Although our analysis identifies potential missed opportunities for kidneys from existing solid organ donors, our analysis does not include variations in processes further upstream, such as organ donor registration rates or rates of consent among potential donor candidates, which also could contribute to the donor pool if improved on. In addition, we are unable to determine the quality of kidneys from all potential donors and whether geographic differences in this aspect of donor selection exist as well. Further, our analysis uses the currently wait-listed patients as a measure of the organ need, although there are probably many more transplant-eligible patients with end-stage renal disease who are not wait-listed. Therefore, areas with low wait-list access may display inflated organ-per-candidate ratios independent of organ availability or recovery practices. In addition, centers where large numbers of candidates are initially listed as inactive but never activated on the wait-list may potentially inflate the perceived demand for kidneys in locales. A more precise estimate of the demand for deceased donor kidneys may be available after the implementation of the new end-stage renal disease quality improvement program that incentivizes the wait-listing of prevalent patients by dialysis facilities, as well as following the increase in wait-listing called for by the recent Executive Order on Advancing American Kidney Health.

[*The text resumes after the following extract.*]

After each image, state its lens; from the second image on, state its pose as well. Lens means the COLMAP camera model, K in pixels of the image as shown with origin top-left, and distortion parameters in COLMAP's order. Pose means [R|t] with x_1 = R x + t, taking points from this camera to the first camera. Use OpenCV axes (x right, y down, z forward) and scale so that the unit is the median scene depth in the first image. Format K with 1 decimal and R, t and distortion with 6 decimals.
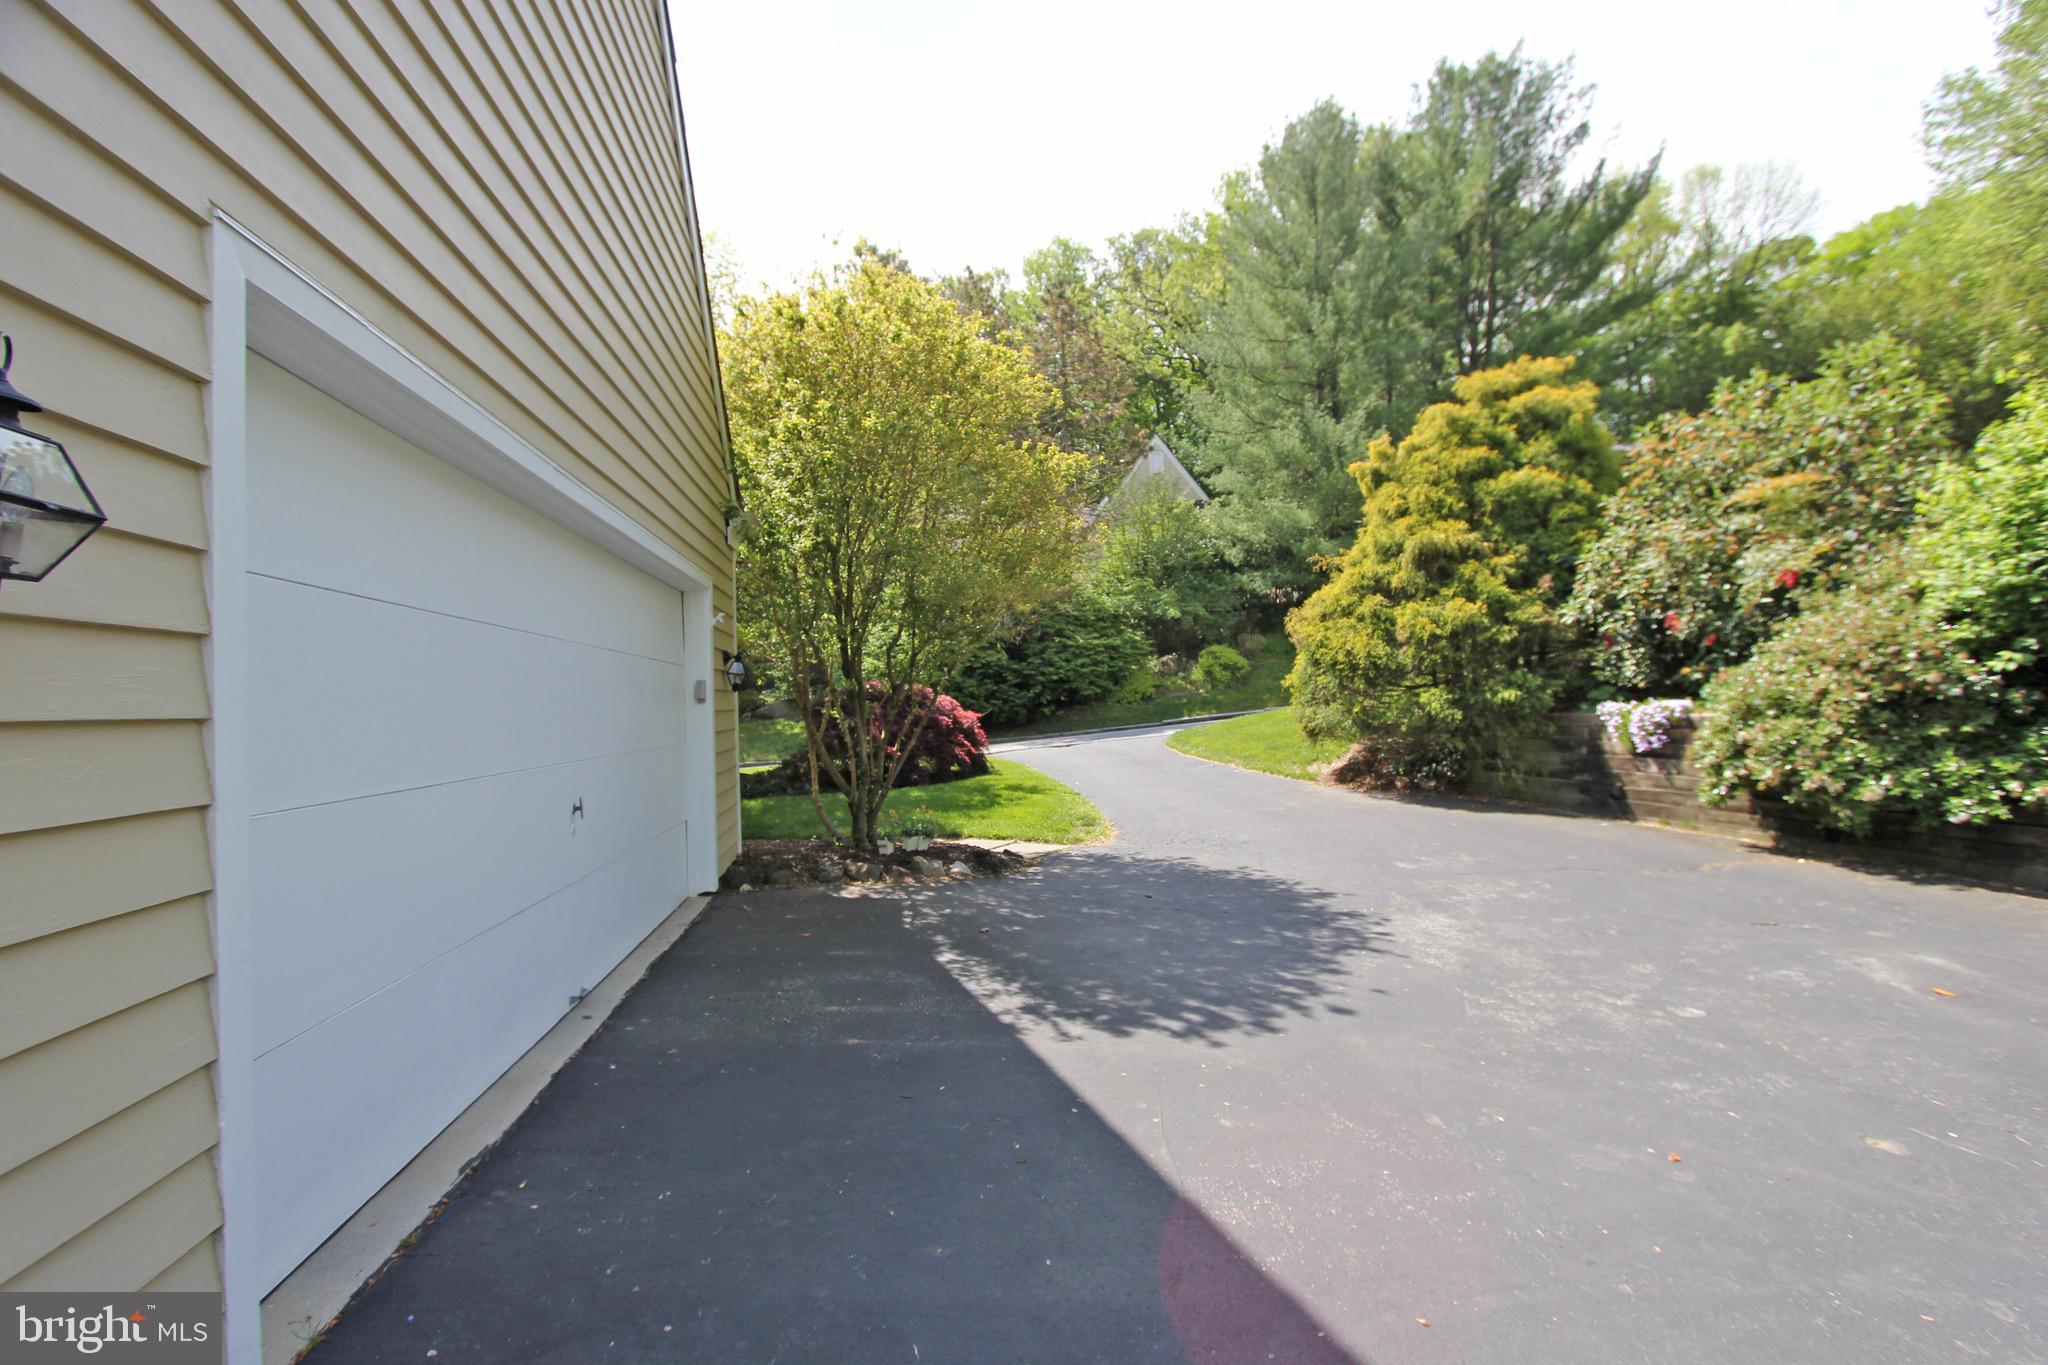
lens RADIAL K [[944.7, 0, 1048.9], [0, 944.7, 684.9], [0, 0, 1]] dist [-0.033043, 0.008270]
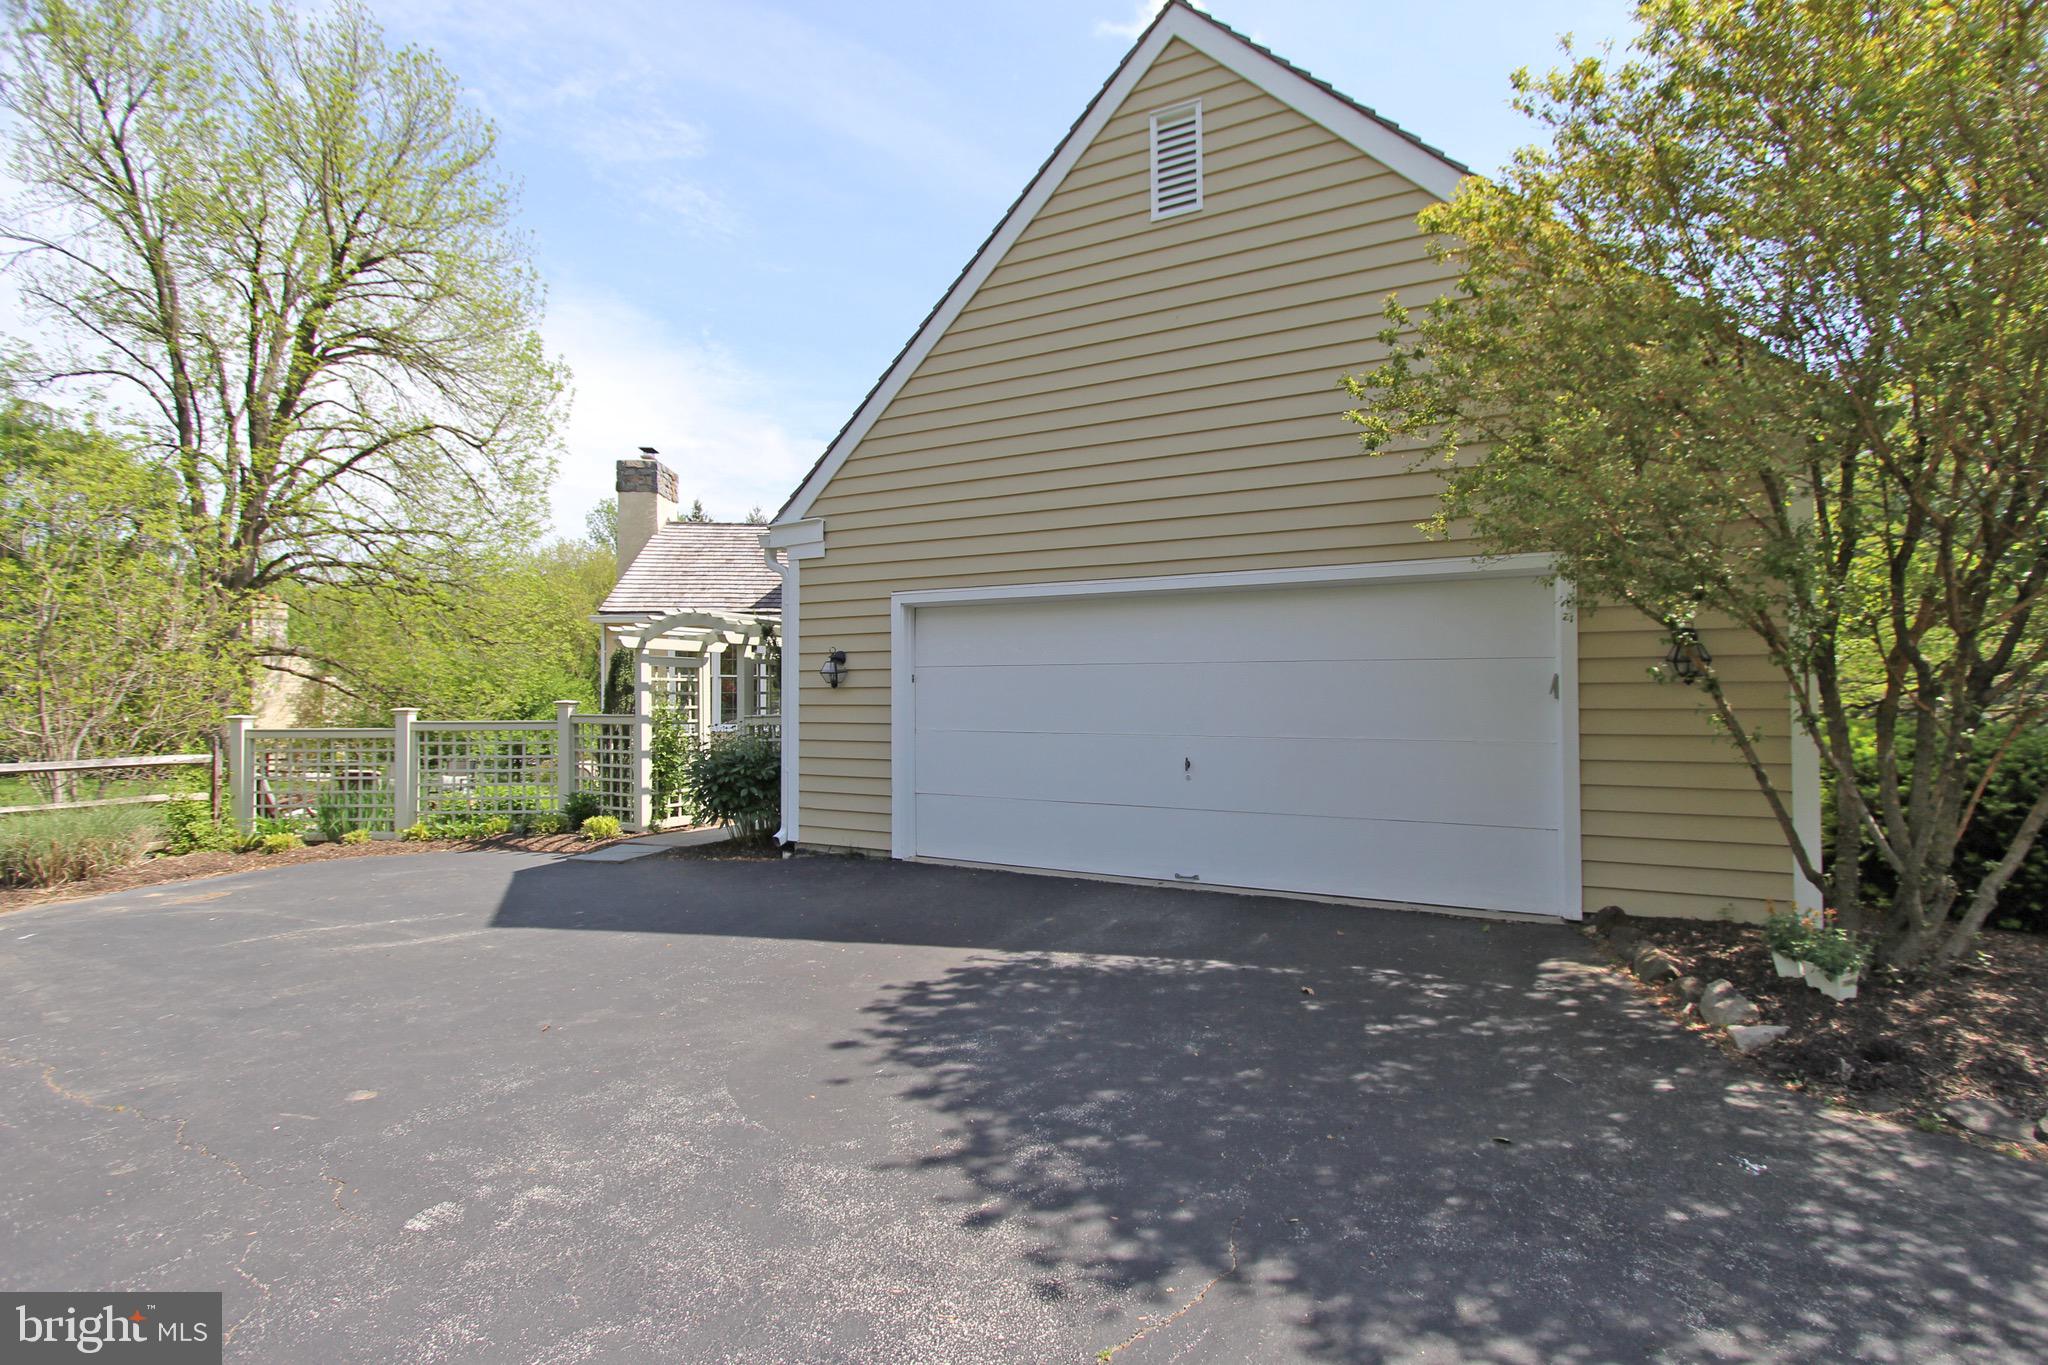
lens RADIAL K [[944.7, 0, 1048.9], [0, 944.7, 684.9], [0, 0, 1]] dist [-0.033043, 0.008270]
pose [[-0.600227, 0.010850, -0.799756, 0.918473], [0.025739, 0.999652, -0.005755, -0.005645], [0.799416, -0.024039, -0.600297, 1.697388]]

Given the large number of factors to combine to determine the supply and demand for deceased donor kidneys, either recovery rates alone or the number of kidneys recovered per candidate added to the wait-list should not be used in isolation to rank or grade organ procurement organizations or regions.

In summary, wide geographic variation in the number of kidneys recovered per wait-listed candidate both within and between regions affects access to deceased donor kidney transplantation. Although there is geographic heterogeneity in organ recovery and utilization rates, geographic disparities in access to organs for transplantation would persist because of the current allocation system borders even if practice variation was reduced. Allocation proposals eliminating the current arbitrary DSA and regional boundaries (i.e., a “borderless allocation system”) are being considered, and our findings suggest that updating or eliminating allocation boundaries may improve equity in access to deceased donor kidney transplantation among wait-listed candidates in the United States.

Disclosure

All the authors declared no competing interests.